==== Dataset

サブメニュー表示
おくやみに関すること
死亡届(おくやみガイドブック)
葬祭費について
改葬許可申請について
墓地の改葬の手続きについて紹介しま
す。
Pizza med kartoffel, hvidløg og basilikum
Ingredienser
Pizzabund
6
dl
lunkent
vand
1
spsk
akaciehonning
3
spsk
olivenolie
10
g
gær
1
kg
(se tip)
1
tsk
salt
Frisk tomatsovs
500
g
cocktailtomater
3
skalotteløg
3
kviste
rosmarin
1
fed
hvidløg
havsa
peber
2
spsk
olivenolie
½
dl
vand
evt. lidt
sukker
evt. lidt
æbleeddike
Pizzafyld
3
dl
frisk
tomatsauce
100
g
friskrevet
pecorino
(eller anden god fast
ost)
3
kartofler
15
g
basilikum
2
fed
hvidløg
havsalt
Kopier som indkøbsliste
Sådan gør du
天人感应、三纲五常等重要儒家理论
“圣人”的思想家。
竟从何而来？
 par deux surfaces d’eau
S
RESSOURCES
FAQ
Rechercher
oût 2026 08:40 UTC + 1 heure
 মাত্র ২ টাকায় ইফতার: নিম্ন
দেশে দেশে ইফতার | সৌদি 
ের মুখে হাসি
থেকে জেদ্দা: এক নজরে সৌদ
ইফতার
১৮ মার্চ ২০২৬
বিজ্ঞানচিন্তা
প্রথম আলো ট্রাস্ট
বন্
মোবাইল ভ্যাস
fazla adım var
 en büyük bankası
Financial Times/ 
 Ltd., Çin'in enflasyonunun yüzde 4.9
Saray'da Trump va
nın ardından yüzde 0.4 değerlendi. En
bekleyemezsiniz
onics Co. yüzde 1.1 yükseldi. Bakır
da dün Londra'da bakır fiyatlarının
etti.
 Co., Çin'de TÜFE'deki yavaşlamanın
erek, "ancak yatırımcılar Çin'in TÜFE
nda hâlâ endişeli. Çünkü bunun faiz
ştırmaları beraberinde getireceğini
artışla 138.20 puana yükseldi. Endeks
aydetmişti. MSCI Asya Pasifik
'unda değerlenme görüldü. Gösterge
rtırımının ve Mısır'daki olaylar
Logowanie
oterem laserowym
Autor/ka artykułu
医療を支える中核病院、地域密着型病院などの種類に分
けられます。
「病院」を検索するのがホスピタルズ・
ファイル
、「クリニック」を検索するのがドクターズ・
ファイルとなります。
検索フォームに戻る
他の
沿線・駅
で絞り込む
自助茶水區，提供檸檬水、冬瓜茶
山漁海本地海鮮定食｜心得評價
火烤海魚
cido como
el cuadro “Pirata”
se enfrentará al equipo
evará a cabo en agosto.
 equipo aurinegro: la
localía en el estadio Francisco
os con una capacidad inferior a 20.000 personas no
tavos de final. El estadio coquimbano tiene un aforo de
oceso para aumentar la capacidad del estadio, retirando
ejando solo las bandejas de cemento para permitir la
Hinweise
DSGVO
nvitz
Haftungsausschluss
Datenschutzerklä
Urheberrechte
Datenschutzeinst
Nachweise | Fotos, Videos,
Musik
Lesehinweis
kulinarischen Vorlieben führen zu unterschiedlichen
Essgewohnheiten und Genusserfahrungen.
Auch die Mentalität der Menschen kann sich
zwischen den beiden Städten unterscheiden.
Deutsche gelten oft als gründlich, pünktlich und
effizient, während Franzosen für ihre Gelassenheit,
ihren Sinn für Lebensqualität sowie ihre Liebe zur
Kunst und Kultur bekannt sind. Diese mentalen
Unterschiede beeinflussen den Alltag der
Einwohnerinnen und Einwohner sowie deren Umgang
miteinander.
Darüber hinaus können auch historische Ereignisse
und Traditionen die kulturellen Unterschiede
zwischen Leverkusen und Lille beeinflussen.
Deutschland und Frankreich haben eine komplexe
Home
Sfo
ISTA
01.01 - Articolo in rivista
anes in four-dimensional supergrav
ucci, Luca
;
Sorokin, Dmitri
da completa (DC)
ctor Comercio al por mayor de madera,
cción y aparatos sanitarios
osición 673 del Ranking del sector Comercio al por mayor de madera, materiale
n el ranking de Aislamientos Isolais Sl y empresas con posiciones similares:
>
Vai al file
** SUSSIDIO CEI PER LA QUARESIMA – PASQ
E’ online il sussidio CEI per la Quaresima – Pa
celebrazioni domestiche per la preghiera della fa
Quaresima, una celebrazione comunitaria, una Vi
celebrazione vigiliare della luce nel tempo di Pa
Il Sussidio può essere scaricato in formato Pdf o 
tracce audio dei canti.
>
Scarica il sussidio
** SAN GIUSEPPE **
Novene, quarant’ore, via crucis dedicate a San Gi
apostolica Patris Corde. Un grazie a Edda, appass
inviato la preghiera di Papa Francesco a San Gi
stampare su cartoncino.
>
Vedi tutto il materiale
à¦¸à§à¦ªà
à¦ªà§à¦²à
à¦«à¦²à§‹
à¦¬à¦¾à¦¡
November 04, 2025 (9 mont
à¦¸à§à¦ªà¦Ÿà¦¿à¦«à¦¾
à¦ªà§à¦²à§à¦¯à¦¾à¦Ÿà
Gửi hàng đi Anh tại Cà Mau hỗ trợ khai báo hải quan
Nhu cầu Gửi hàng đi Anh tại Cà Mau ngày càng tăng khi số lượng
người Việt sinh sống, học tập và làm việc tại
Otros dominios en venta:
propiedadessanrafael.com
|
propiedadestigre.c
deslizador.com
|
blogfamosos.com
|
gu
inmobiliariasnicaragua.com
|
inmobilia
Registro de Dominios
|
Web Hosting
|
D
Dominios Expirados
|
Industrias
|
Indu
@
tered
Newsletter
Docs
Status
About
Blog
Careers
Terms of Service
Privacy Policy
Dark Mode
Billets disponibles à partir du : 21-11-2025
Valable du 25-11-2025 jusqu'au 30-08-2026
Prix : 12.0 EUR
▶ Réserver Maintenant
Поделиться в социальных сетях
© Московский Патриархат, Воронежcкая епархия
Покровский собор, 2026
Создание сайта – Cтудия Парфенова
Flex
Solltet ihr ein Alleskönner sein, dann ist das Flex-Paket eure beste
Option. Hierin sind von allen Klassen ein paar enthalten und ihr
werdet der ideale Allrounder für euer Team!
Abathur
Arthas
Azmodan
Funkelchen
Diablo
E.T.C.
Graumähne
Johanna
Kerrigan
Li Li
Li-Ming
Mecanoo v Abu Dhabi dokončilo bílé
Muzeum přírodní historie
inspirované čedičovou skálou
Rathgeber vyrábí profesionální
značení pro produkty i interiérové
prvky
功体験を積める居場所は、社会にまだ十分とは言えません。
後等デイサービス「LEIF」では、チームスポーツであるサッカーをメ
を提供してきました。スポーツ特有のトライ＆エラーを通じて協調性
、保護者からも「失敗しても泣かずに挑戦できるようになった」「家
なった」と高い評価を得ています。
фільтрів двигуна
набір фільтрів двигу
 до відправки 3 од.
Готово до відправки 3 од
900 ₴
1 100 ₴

========

Each entry above is to be returned exactly as given.

サブメニュー表示
おくやみに関すること
死亡届(おくやみガイドブック)
葬祭費について
改葬許可申請について
墓地の改葬の手続きについて紹介しま
す。
Pizza med kartoffel, hvidløg og basilikum
Ingredienser
Pizzabund
6
dl
lunkent
vand
1
spsk
akaciehonning
3
spsk
olivenolie
10
g
gær
1
kg
(se tip)
1
tsk
salt
Frisk tomatsovs
500
g
cocktailtomater
3
skalotteløg
3
kviste
rosmarin
1
fed
hvidløg
havsa
peber
2
spsk
olivenolie
½
dl
vand
evt. lidt
sukker
evt. lidt
æbleeddike
Pizzafyld
3
dl
frisk
tomatsauce
100
g
friskrevet
pecorino
(eller anden god fast
ost)
3
kartofler
15
g
basilikum
2
fed
hvidløg
havsalt
Kopier som indkøbsliste
Sådan gør du
天人感应、三纲五常等重要儒家理论
“圣人”的思想家。
竟从何而来？
 par deux surfaces d’eau
S
RESSOURCES
FAQ
Rechercher
oût 2026 08:40 UTC + 1 heure
 মাত্র ২ টাকায় ইফতার: নিম্ন
দেশে দেশে ইফতার | সৌদি 
ের মুখে হাসি
থেকে জেদ্দা: এক নজরে সৌদ
ইফতার
১৮ মার্চ ২০২৬
বিজ্ঞানচিন্তা
প্রথম আলো ট্রাস্ট
বন্
মোবাইল ভ্যাস
fazla adım var
 en büyük bankası
Financial Times/ 
 Ltd., Çin'in enflasyonunun yüzde 4.9
Saray'da Trump va
nın ardından yüzde 0.4 değerlendi. En
bekleyemezsiniz
onics Co. yüzde 1.1 yükseldi. Bakır
da dün Londra'da bakır fiyatlarının
etti.
 Co., Çin'de TÜFE'deki yavaşlamanın
erek, "ancak yatırımcılar Çin'in TÜFE
nda hâlâ endişeli. Çünkü bunun faiz
ştırmaları beraberinde getireceğini
artışla 138.20 puana yükseldi. Endeks
aydetmişti. MSCI Asya Pasifik
'unda değerlenme görüldü. Gösterge
rtırımının ve Mısır'daki olaylar
Logowanie
oterem laserowym
Autor/ka artykułu
医療を支える中核病院、地域密着型病院などの種類に分
けられます。
「病院」を検索するのがホスピタルズ・
ファイル
、「クリニック」を検索するのがドクターズ・
ファイルとなります。
検索フォームに戻る
他の
沿線・駅
で絞り込む
自助茶水區，提供檸檬水、冬瓜茶
山漁海本地海鮮定食｜心得評價
火烤海魚
cido como
el cuadro “Pirata”
se enfrentará al equipo
evará a cabo en agosto.
 equipo aurinegro: la
localía en el estadio Francisco
os con una capacidad inferior a 20.000 personas no
tavos de final. El estadio coquimbano tiene un aforo de
oceso para aumentar la capacidad del estadio, retirando
ejando solo las bandejas de cemento para permitir la
Hinweise
DSGVO
nvitz
Haftungsausschluss
Datenschutzerklä
Urheberrechte
Datenschutzeinst
Nachweise | Fotos, Videos,
Musik
Lesehinweis
kulinarischen Vorlieben führen zu unterschiedlichen
Essgewohnheiten und Genusserfahrungen.
Auch die Mentalität der Menschen kann sich
zwischen den beiden Städten unterscheiden.
Deutsche gelten oft als gründlich, pünktlich und
effizient, während Franzosen für ihre Gelassenheit,
ihren Sinn für Lebensqualität sowie ihre Liebe zur
Kunst und Kultur bekannt sind. Diese mentalen
Unterschiede beeinflussen den Alltag der
Einwohnerinnen und Einwohner sowie deren Umgang
miteinander.
Darüber hinaus können auch historische Ereignisse
und Traditionen die kulturellen Unterschiede
zwischen Leverkusen und Lille beeinflussen.
Deutschland und Frankreich haben eine komplexe
Home
Sfo
ISTA
01.01 - Articolo in rivista
anes in four-dimensional supergrav
ucci, Luca
;
Sorokin, Dmitri
da completa (DC)
ctor Comercio al por mayor de madera,
cción y aparatos sanitarios
osición 673 del Ranking del sector Comercio al por mayor de madera, materiale
n el ranking de Aislamientos Isolais Sl y empresas con posiciones similares:
>
Vai al file
** SUSSIDIO CEI PER LA QUARESIMA – PASQ
E’ online il sussidio CEI per la Quaresima – Pa
celebrazioni domestiche per la preghiera della fa
Quaresima, una celebrazione comunitaria, una Vi
celebrazione vigiliare della luce nel tempo di Pa
Il Sussidio può essere scaricato in formato Pdf o 
tracce audio dei canti.
>
Scarica il sussidio
** SAN GIUSEPPE **
Novene, quarant’ore, via crucis dedicate a San Gi
apostolica Patris Corde. Un grazie a Edda, appass
inviato la preghiera di Papa Francesco a San Gi
stampare su cartoncino.
>
Vedi tutto il materiale
à¦¸à§à¦ªà
à¦ªà§à¦²à
à¦«à¦²à§‹
à¦¬à¦¾à¦¡
November 04, 2025 (9 mont
à¦¸à§à¦ªà¦Ÿà¦¿à¦«à¦¾
à¦ªà§à¦²à§à¦¯à¦¾à¦Ÿà
Gửi hàng đi Anh tại Cà Mau hỗ trợ khai báo hải quan
Nhu cầu Gửi hàng đi Anh tại Cà Mau ngày càng tăng khi số lượng
người Việt sinh sống, học tập và làm việc tại
Otros dominios en venta:
propiedadessanrafael.com
|
propiedadestigre.c
deslizador.com
|
blogfamosos.com
|
gu
inmobiliariasnicaragua.com
|
inmobilia
Registro de Dominios
|
Web Hosting
|
D
Dominios Expirados
|
Industrias
|
Indu
@
tered
Newsletter
Docs
Status
About
Blog
Careers
Terms of Service
Privacy Policy
Dark Mode
Billets disponibles à partir du : 21-11-2025
Valable du 25-11-2025 jusqu'au 30-08-2026
Prix : 12.0 EUR
▶ Réserver Maintenant
Поделиться в социальных сетях
© Московский Патриархат, Воронежcкая епархия
Покровский собор, 2026
Создание сайта – Cтудия Парфенова
Flex
Solltet ihr ein Alleskönner sein, dann ist das Flex-Paket eure beste
Option. Hierin sind von allen Klassen ein paar enthalten und ihr
werdet der ideale Allrounder für euer Team!
Abathur
Arthas
Azmodan
Funkelchen
Diablo
E.T.C.
Graumähne
Johanna
Kerrigan
Li Li
Li-Ming
Mecanoo v Abu Dhabi dokončilo bílé
Muzeum přírodní historie
inspirované čedičovou skálou
Rathgeber vyrábí profesionální
značení pro produkty i interiérové
prvky
功体験を積める居場所は、社会にまだ十分とは言えません。
後等デイサービス「LEIF」では、チームスポーツであるサッカーをメ
を提供してきました。スポーツ特有のトライ＆エラーを通じて協調性
、保護者からも「失敗しても泣かずに挑戦できるようになった」「家
なった」と高い評価を得ています。
фільтрів двигуна
набір фільтрів двигу
 до відправки 3 од.
Готово до відправки 3 од
900 ₴
1 100 ₴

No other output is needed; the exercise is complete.